The Elder Justice Act is a federal law enacted as part of the Patient Protection and Affordable Care Act (PPACA) on March 23, 2010, and was the first federal legislation passed to authorize a specific source of federal funds to address elder abuse, neglect and exploitation.
The Older Americans Act was passed by Congress in 1965 in response to concern by policymakers about a lack of community social services for older persons. In 2016, the Older Americans Act was reauthorized to provide programs from 2017 to 2019, including provisions to protect vulnerable elders by strengthening the Long-Term Care Ombudsman program and elder abuse screening and prevention efforts.
Recognizing Elder Abuse
Elder abuse may not be immediately recognized by loved ones, especially for latent injuries or financial harm that can go undetected for an extended period of time. Physicians have an ethical obligation to report suspected elder abuse, and are required to report it under California laws.
Signs and symptoms of elder abuse are important to look for. Some signs of elder abuse may include:
- Behavioral indications
- Sudden change in behavior
- Physical indications
- Bruises, cuts, bleeding
- Bed sores
- Sudden weight loss
- Poor hygiene, dirty living conditions
- Fleas, bed bugs, lice, urine, fecal matter
- Missing or dirty clothes
- Poor vital signs
- Medication overdoses or under-utilization
- Missing dentures
- Head trauma /concussions / internal bleeding
- Impaired gait
- Broken bones, fractures
- Financial indications
- Sudden financial downfall
- Sudden transfer of asset or withdrawal of money
- Unexplained disappearance of funds or valuable possessions
- Abrupt changes to a will, trust, or other financial documents
- Signature forgery
- Unnecessary services
- Bank notices
- Credit card notices
- Eviction notices
- Elder’s report of being:
- Hit, slapped, kicked, mistreated
- Denied food or water
- Improperly touched, assaulted, raped
- Verbally or emotionally attacked
- Abandoned, isolated, or a feeling of being imprisoned
Certain risk factors may make elders more susceptible to being the victims of abuse. These include dementia, Alzheimer’s, mental illness, physical limitations (i.e. wheelchair bound, disabled), or substance abuse.
Abuse of elders and dependent adult individuals, when such situations occur, is commonly committed by the following:
- Family members – including spouses, adult children, next of kin, or other relatives
- Caregivers – including rehabilitation workers, nursing home workers, hospital workers, hospice workers, or in-home nursing care
- Fiduciaries – including agents under a power of attorney, court-appointed guardians or conservators, trustees, real estate agents/brokers, financial advisors, or attorneys
- Others – including acquaintances or neighbors
Resources for When Elder Abuse is Suspected
If you suspect that an elder individual has been the victim of abuse or neglect, it is important to document the conditions or injuries.
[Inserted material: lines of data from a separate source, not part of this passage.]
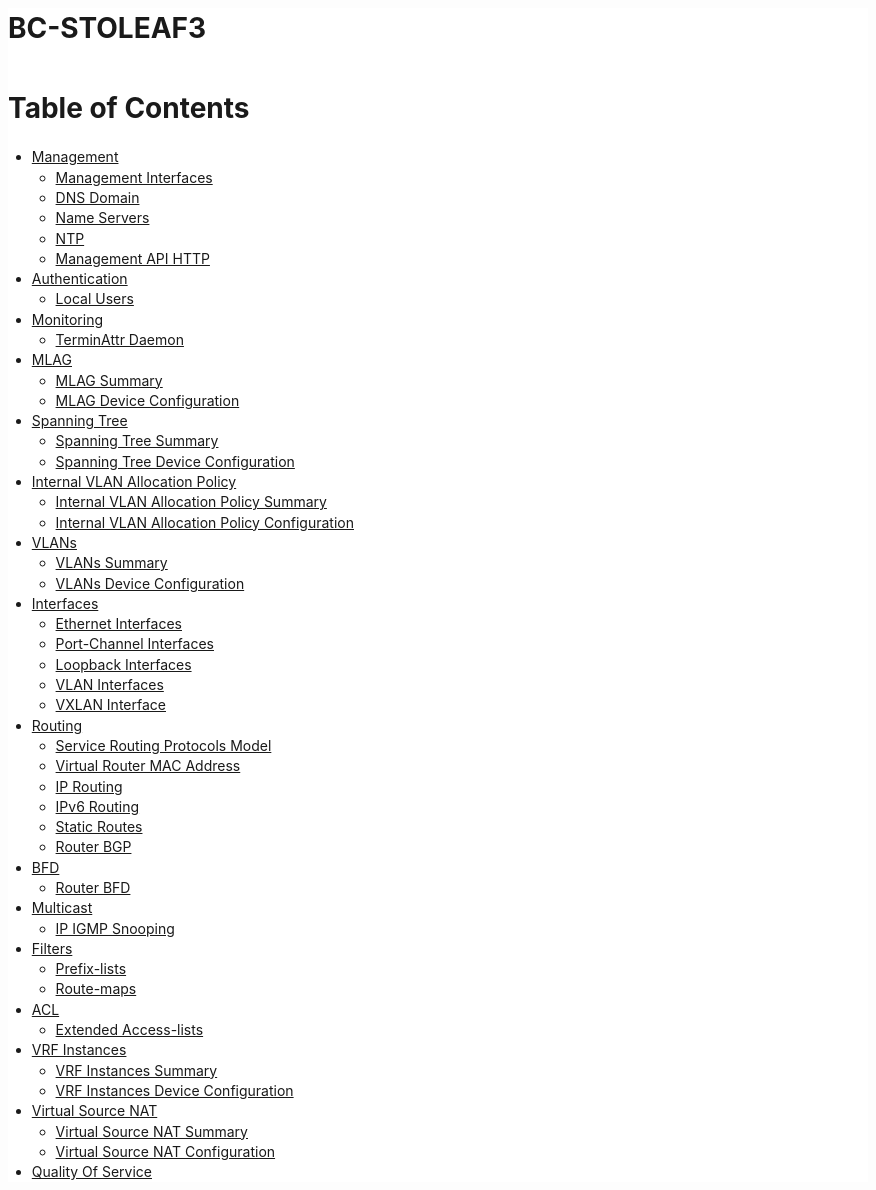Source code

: # BC-STOLEAF3
# Table of Contents


- [Management](#management)
  - [Management Interfaces](#management-interfaces)
  - [DNS Domain](#dns-domain)
  - [Name Servers](#name-servers)
  - [NTP](#ntp)
  - [Management API HTTP](#management-api-http)
- [Authentication](#authentication)
  - [Local Users](#local-users)
- [Monitoring](#monitoring)
  - [TerminAttr Daemon](#terminattr-daemon)
- [MLAG](#mlag)
  - [MLAG Summary](#mlag-summary)
  - [MLAG Device Configuration](#mlag-device-configuration)
- [Spanning Tree](#spanning-tree)
  - [Spanning Tree Summary](#spanning-tree-summary)
  - [Spanning Tree Device Configuration](#spanning-tree-device-configuration)
- [Internal VLAN Allocation Policy](#internal-vlan-allocation-policy)
  - [Internal VLAN Allocation Policy Summary](#internal-vlan-allocation-policy-summary)
  - [Internal VLAN Allocation Policy Configuration](#internal-vlan-allocation-policy-configuration)
- [VLANs](#vlans)
  - [VLANs Summary](#vlans-summary)
  - [VLANs Device Configuration](#vlans-device-configuration)
- [Interfaces](#interfaces)
  - [Ethernet Interfaces](#ethernet-interfaces)
  - [Port-Channel Interfaces](#port-channel-interfaces)
  - [Loopback Interfaces](#loopback-interfaces)
  - [VLAN Interfaces](#vlan-interfaces)
  - [VXLAN Interface](#vxlan-interface)
- [Routing](#routing)
  - [Service Routing Protocols Model](#service-routing-protocols-model)
  - [Virtual Router MAC Address](#virtual-router-mac-address)
  - [IP Routing](#ip-routing)
  - [IPv6 Routing](#ipv6-routing)
  - [Static Routes](#static-routes)
  - [Router BGP](#router-bgp)
- [BFD](#bfd)
  - [Router BFD](#router-bfd)
- [Multicast](#multicast)
  - [IP IGMP Snooping](#ip-igmp-snooping)
- [Filters](#filters)
  - [Prefix-lists](#prefix-lists)
  - [Route-maps](#route-maps)
- [ACL](#acl)
  - [Extended Access-lists](#extended-access-lists)
- [VRF Instances](#vrf-instances)
  - [VRF Instances Summary](#vrf-instances-summary)
  - [VRF Instances Device Configuration](#vrf-instances-device-configuration)
- [Virtual Source NAT](#virtual-source-nat)
  - [Virtual Source NAT Summary](#virtual-source-nat-summary)
  - [Virtual Source NAT Configuration](#virtual-source-nat-configuration)
- [Quality Of Service](#quality-of-service)
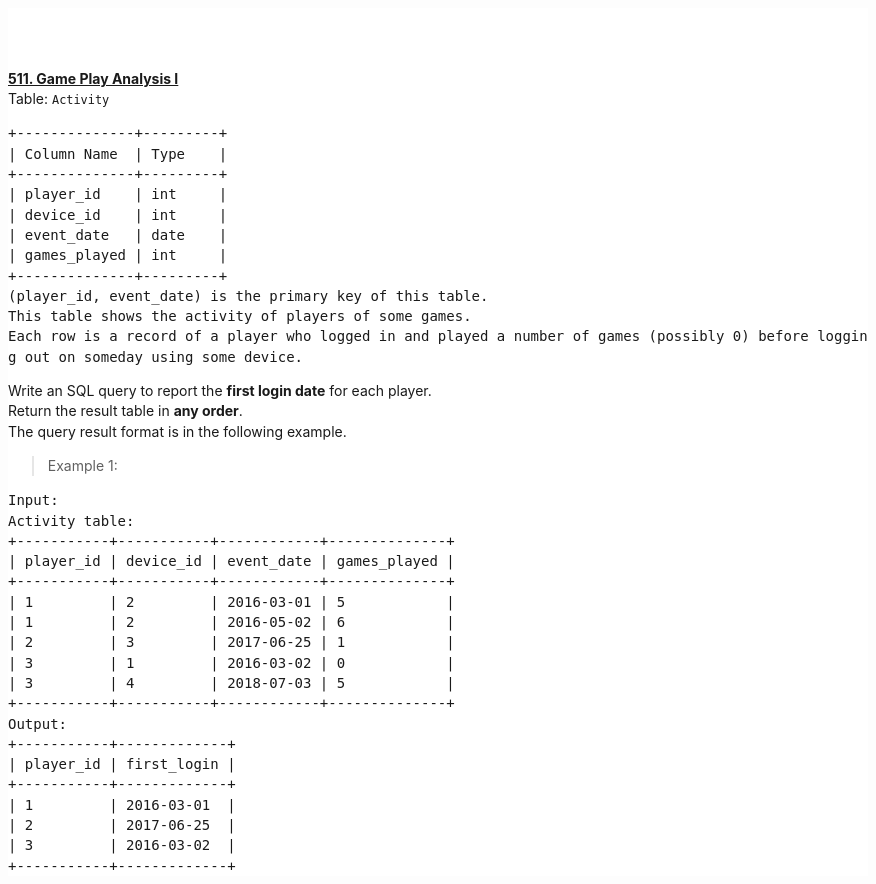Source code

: 










<br /> <br /> <br /> **[511. Game Play Analysis I](https://leetcode.com/problems/game-play-analysis-i/)**<br />
Table: `Activity`<br />
<pre>
+--------------+---------+
| Column Name  | Type    |
+--------------+---------+
| player_id    | int     |
| device_id    | int     |
| event_date   | date    |
| games_played | int     |
+--------------+---------+
(player_id, event_date) is the primary key of this table.
This table shows the activity of players of some games.
Each row is a record of a player who logged in and played a number of games (possibly 0) before logging out on someday using some device.
</pre>
Write an SQL query to report the **first login date** for each player.<br />
Return the result table in **any order**.<br />
The query result format is in the following example.<br />

>Example 1:<br />
<pre>
Input: 
Activity table:
+-----------+-----------+------------+--------------+
| player_id | device_id | event_date | games_played |
+-----------+-----------+------------+--------------+
| 1         | 2         | 2016-03-01 | 5            |
| 1         | 2         | 2016-05-02 | 6            |
| 2         | 3         | 2017-06-25 | 1            |
| 3         | 1         | 2016-03-02 | 0            |
| 3         | 4         | 2018-07-03 | 5            |
+-----------+-----------+------------+--------------+
Output: 
+-----------+-------------+
| player_id | first_login |
+-----------+-------------+
| 1         | 2016-03-01  |
| 2         | 2017-06-25  |
| 3         | 2016-03-02  |
+-----------+-------------+
</pre>
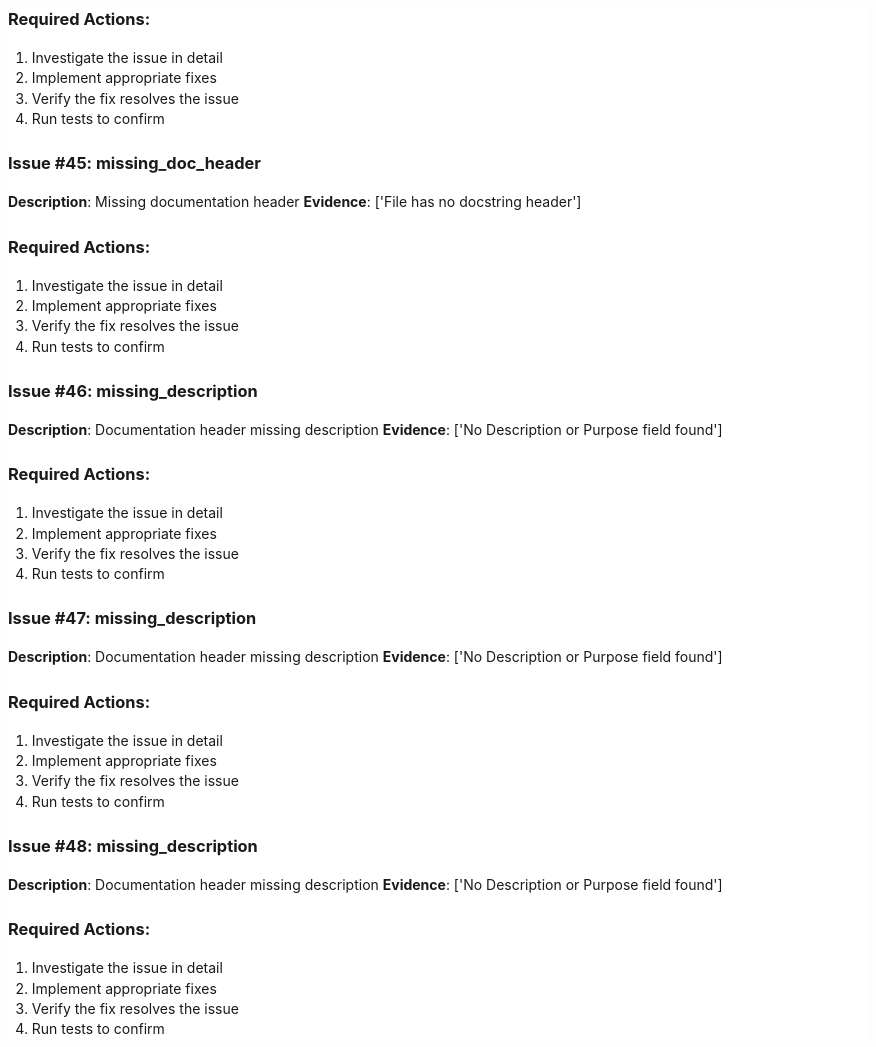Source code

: ### Required Actions:
1. Investigate the issue in detail
2. Implement appropriate fixes
3. Verify the fix resolves the issue
4. Run tests to confirm


### Issue #45: missing_doc_header

**Description**: Missing documentation header
**Evidence**: ['File has no docstring header']

### Required Actions:
1. Investigate the issue in detail
2. Implement appropriate fixes
3. Verify the fix resolves the issue
4. Run tests to confirm


### Issue #46: missing_description

**Description**: Documentation header missing description
**Evidence**: ['No Description or Purpose field found']

### Required Actions:
1. Investigate the issue in detail
2. Implement appropriate fixes
3. Verify the fix resolves the issue
4. Run tests to confirm


### Issue #47: missing_description

**Description**: Documentation header missing description
**Evidence**: ['No Description or Purpose field found']

### Required Actions:
1. Investigate the issue in detail
2. Implement appropriate fixes
3. Verify the fix resolves the issue
4. Run tests to confirm


### Issue #48: missing_description

**Description**: Documentation header missing description
**Evidence**: ['No Description or Purpose field found']

### Required Actions:
1. Investigate the issue in detail
2. Implement appropriate fixes
3. Verify the fix resolves the issue
4. Run tests to confirm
This may be in the form of photographs, videos, requesting medical records, or writing down a timeline of events in a notebook.
If an elder is in immediate danger from physical abuse, it is imperative to call 9-1-1, since elder abuse is a crime. You may also make a formal complaint to the facility where the elder is an inpatient.
It is important to take action to report elder abuse, so that appropriate civil and criminal penalties can be imposed.